- [Exercise description] If a line of the data below contains the string "Standard", copy it into your answer.

- [Records for the exercise]
......

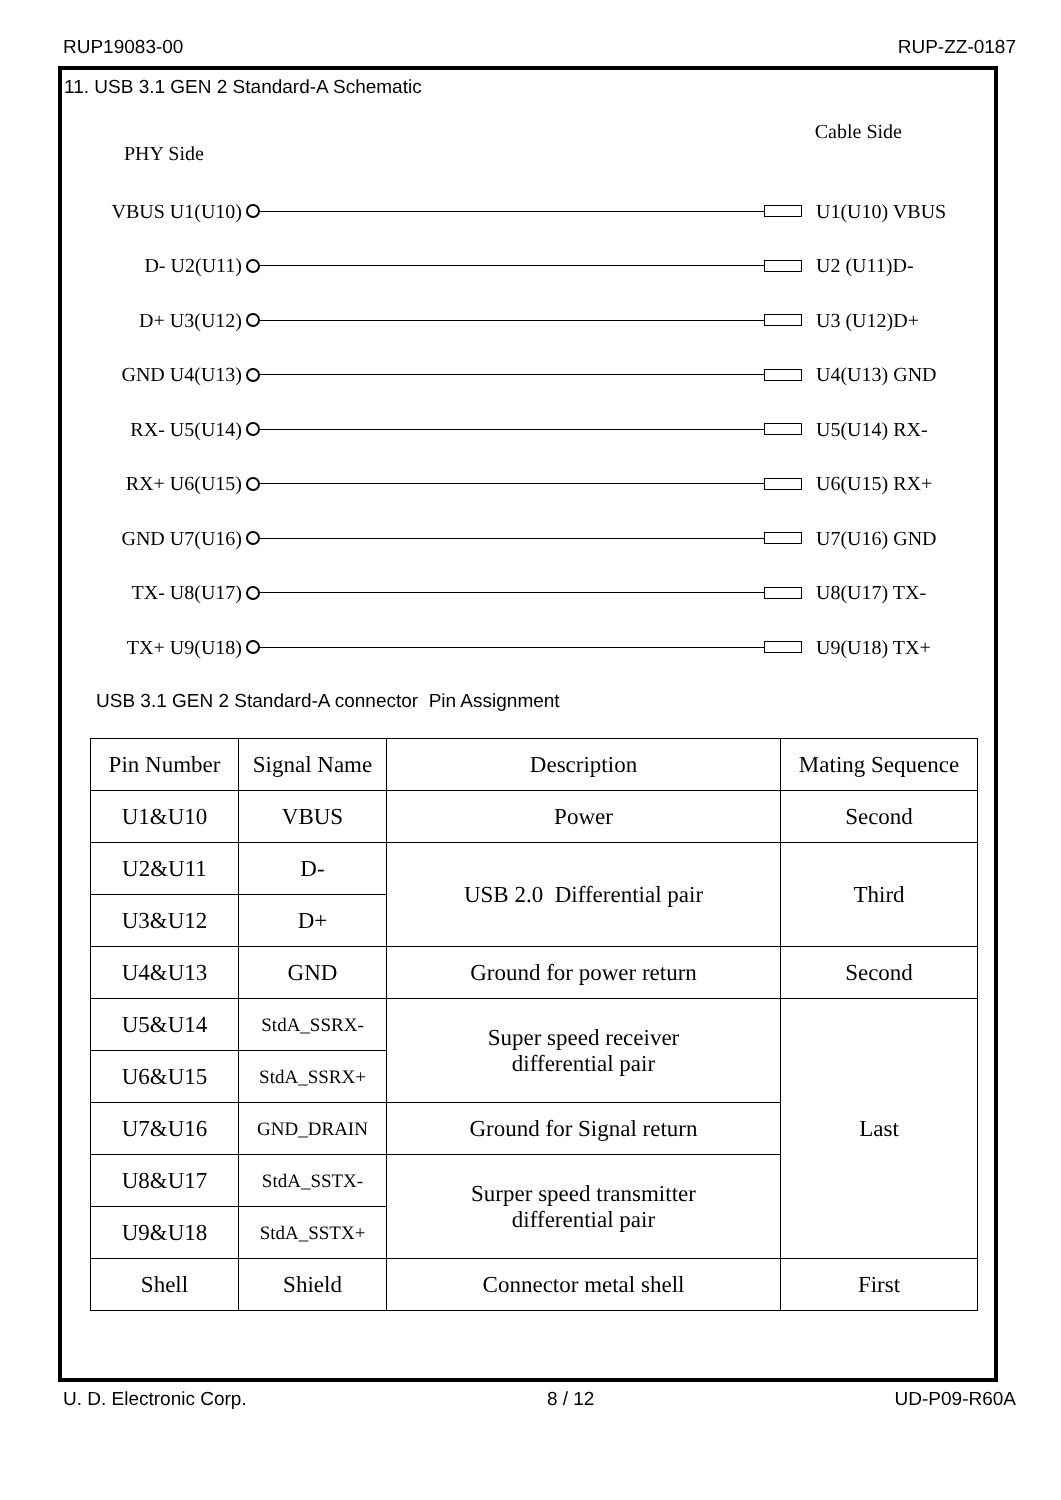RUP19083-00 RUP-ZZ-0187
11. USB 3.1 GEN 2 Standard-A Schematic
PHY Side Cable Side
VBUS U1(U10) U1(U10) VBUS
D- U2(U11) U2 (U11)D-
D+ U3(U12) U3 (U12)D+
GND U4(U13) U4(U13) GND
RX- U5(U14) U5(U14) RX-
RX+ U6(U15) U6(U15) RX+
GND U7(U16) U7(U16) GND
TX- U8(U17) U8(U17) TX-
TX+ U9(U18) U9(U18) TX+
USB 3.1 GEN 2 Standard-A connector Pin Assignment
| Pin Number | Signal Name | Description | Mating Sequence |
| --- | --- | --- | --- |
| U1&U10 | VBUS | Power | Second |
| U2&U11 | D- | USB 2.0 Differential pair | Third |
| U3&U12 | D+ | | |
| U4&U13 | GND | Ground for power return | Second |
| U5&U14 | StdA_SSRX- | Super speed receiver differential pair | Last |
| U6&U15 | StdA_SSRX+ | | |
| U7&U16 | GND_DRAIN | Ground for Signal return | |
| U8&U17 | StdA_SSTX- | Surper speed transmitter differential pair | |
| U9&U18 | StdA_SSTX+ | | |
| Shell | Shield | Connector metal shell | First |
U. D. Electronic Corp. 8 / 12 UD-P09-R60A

......

- [Task output]
11. USB 3.1 GEN 2 Standard-A Schematic
USB 3.1 GEN 2 Standard-A connector Pin Assignment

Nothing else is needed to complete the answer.